“多谢。”
祝安宁礼貌道谢,随后在顾夫人直勾勾盯过来的目光下忙不迭拉开了和顾昭的距离。
顾昭倒是毫不避讳,见她躲他如避洪水猛兽,竟是当着顾夫人的面哈哈大笑,一点也没有刚死了长兄的悲怆。
“顾昭。”卢氏阴恻恻地说,几乎是警告。
顾昭半晌才收了笑。
他是真的觉得很好笑,尤其是见祝安宁避开他后满脸冷淡。
一个妓女,他想,嫁给了一个素未谋面的病秧子,病秧子死了,居然做出了一副贞洁烈女的样子。
这难道不好笑吗?
笑够了,他才惊觉自己作为死去的顾明城的弟弟,似乎笑得不太合时宜。
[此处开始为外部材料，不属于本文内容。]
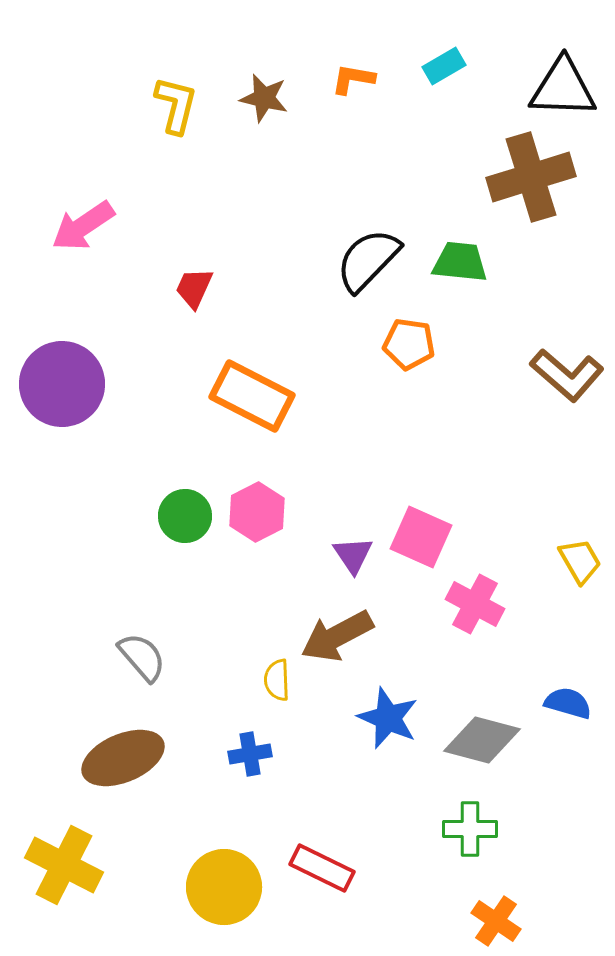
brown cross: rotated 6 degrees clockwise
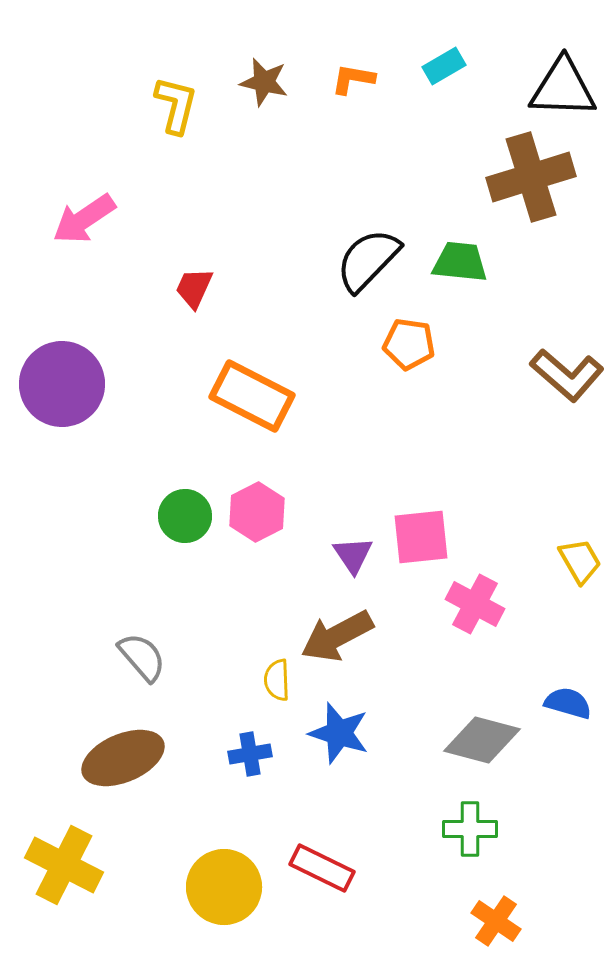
brown star: moved 16 px up
pink arrow: moved 1 px right, 7 px up
pink square: rotated 30 degrees counterclockwise
blue star: moved 49 px left, 15 px down; rotated 6 degrees counterclockwise
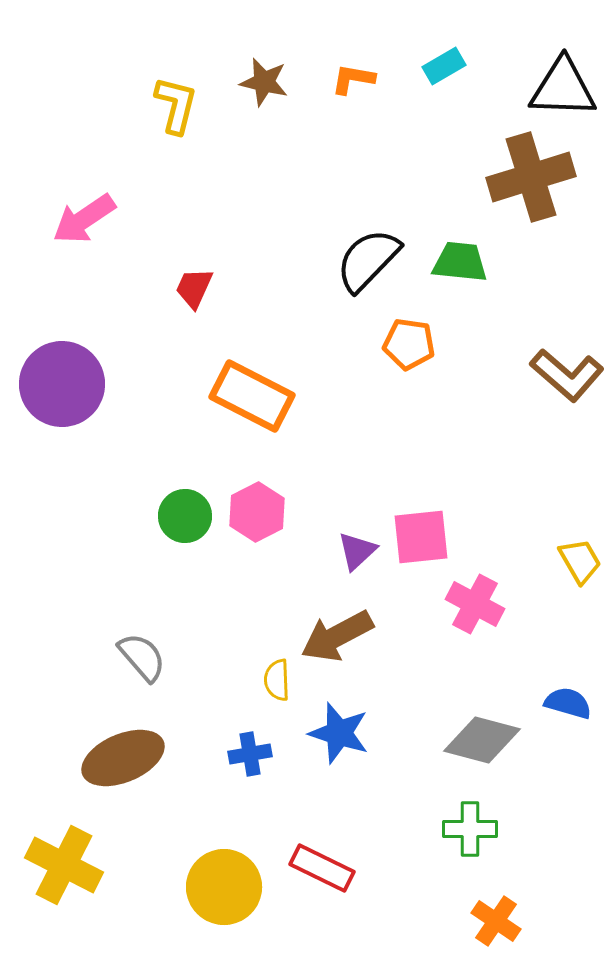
purple triangle: moved 4 px right, 4 px up; rotated 21 degrees clockwise
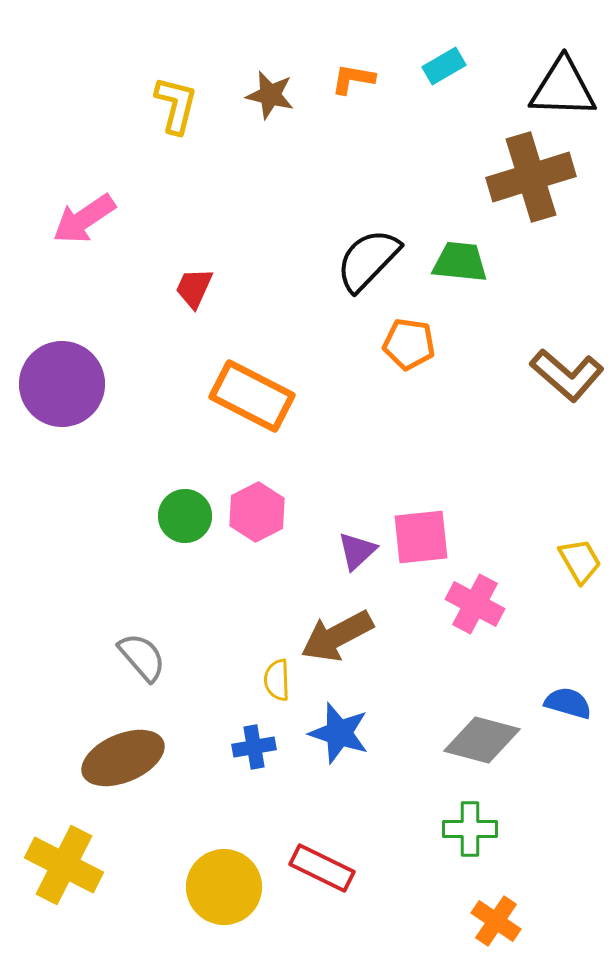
brown star: moved 6 px right, 13 px down
blue cross: moved 4 px right, 7 px up
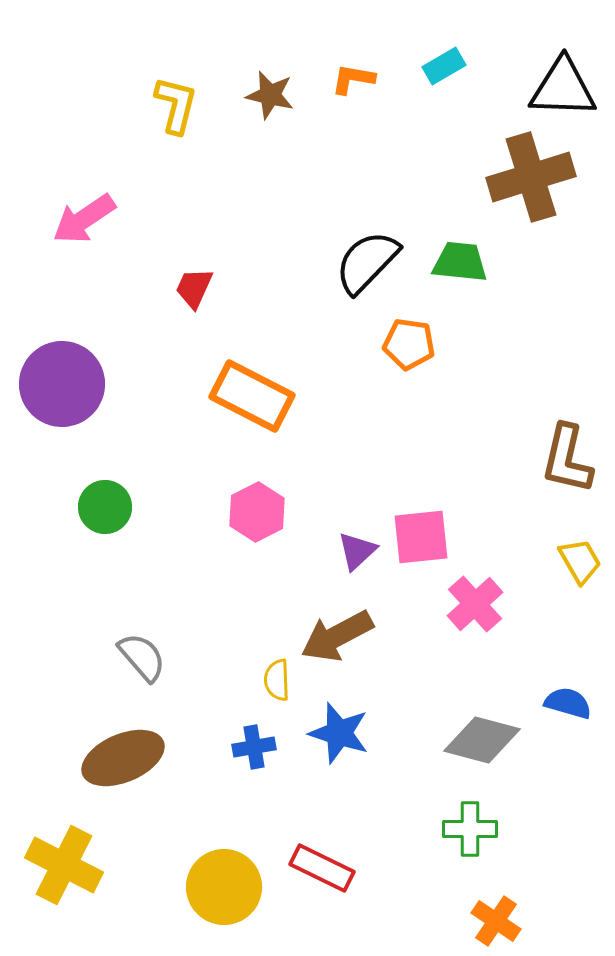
black semicircle: moved 1 px left, 2 px down
brown L-shape: moved 84 px down; rotated 62 degrees clockwise
green circle: moved 80 px left, 9 px up
pink cross: rotated 20 degrees clockwise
他该哭才对。
抽出帕子装模作样按了按眼下,顾昭才转向瞪了他良久的卢氏:“姨娘,节哀。”
“您若是太过思念大哥,想去陪他的话,我想早就在下面等着您的顾老爷也是乐意的。”
自从卢氏进门,顾昭就再也没喊过自己的爹,一直称呼为顾老爷。
顾老爷五年前就因故去世了,他这话说的,可真是……赤裸裸的咒卢氏去死。
祝安宁偷偷斜眼去看卢氏,果见她已经气得面红耳赤,咬牙切齿:“这里没你的事,回你自己屋里待着吧。”
顾昭气完了卢氏,心情大好,懒得再留,摆摆手离开。
看得祝安宁心生艳羡。真是随心所欲,不像她,想遛还得找借口。
这借口也不难找。
几乎是在顾昭踏出去的瞬间,趁着卢氏还没将视线放回自己身上,祝安宁轻呀一声,整个人往门槛倒去。
身旁的丫鬟惊呼。
等到祝安宁再“醒来”时,谈论过她是否“克夫”的人都转了话头,可怜起她这个被顾家恩怨吓晕的病弱新妇来了。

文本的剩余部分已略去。